__THE TASK__. The answer must be every line of the data that holds the word "ring".

__EXERCISE INPUTS__.
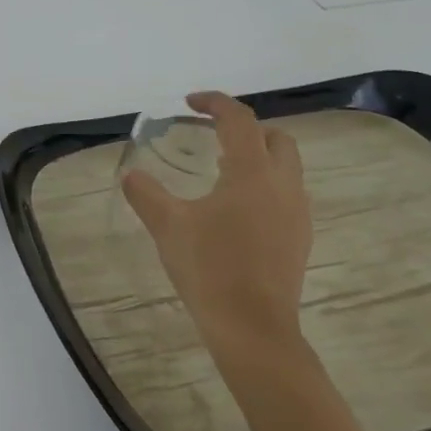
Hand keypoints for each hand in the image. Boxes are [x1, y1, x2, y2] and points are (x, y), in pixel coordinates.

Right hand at [121, 91, 312, 377]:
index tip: (190, 103)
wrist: (253, 327)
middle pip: (276, 139)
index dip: (215, 103)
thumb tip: (131, 175)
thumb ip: (146, 193)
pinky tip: (236, 209)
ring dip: (258, 158)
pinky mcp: (300, 238)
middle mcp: (283, 185)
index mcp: (251, 172)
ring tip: (221, 172)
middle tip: (213, 136)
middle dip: (246, 129)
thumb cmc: (209, 268)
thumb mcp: (167, 226)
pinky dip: (264, 185)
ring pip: (286, 167)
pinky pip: (287, 194)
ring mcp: (297, 213)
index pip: (239, 120)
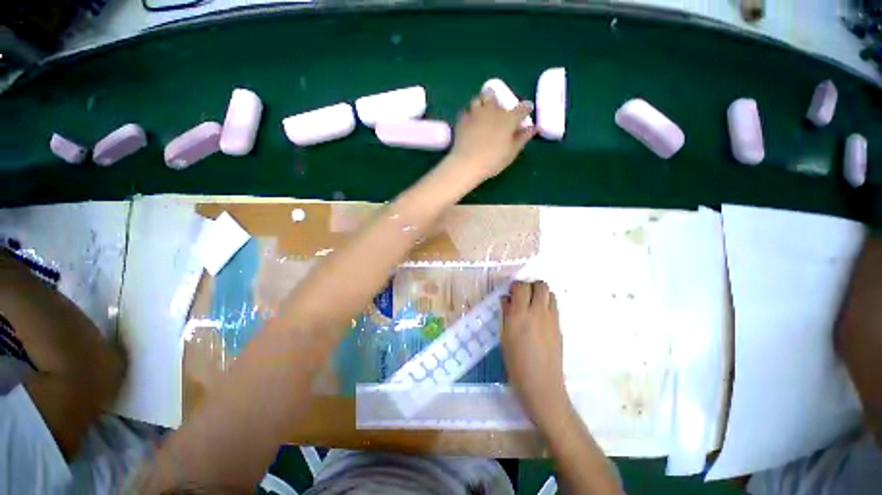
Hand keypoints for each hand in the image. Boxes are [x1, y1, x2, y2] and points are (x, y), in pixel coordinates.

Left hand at [444, 91, 535, 182]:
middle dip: (498, 100)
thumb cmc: (493, 160)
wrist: (467, 163)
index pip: (522, 108)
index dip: (526, 109)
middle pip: (495, 96)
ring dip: (481, 103)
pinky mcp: (462, 120)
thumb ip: (522, 138)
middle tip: (498, 109)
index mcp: (508, 119)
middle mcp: (493, 110)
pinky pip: (466, 112)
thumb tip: (533, 128)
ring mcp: (475, 113)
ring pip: (478, 100)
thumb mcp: (511, 152)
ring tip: (482, 112)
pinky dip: (469, 115)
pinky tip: (469, 122)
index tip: (527, 110)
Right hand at [501, 280, 570, 430]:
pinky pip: (554, 306)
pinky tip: (539, 317)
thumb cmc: (516, 363)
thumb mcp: (504, 337)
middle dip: (530, 285)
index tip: (510, 292)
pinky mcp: (559, 326)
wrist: (542, 385)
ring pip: (550, 293)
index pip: (521, 287)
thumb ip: (505, 314)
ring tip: (532, 304)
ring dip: (540, 293)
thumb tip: (506, 299)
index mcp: (519, 315)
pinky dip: (546, 304)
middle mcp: (537, 312)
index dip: (515, 285)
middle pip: (540, 285)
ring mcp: (551, 319)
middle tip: (522, 296)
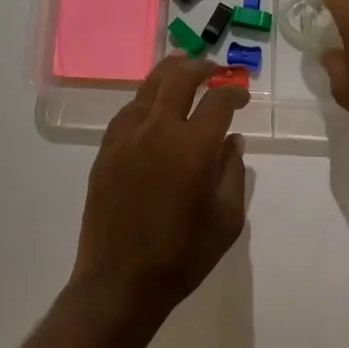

__RESULT OF THIS EXERCISE__.
ring dip: (258, 158)
ring tip: (221, 172)
ring pip: (286, 167)
ring mcp: (297, 213)
ring dip: (481, 103)
ring mcp: (475, 113)
ring pip: (478, 100)
ring tip: (482, 112)
ring pip: (550, 293)
ring tip: (532, 304)
ring dip: (540, 293)
ring mcp: (551, 319)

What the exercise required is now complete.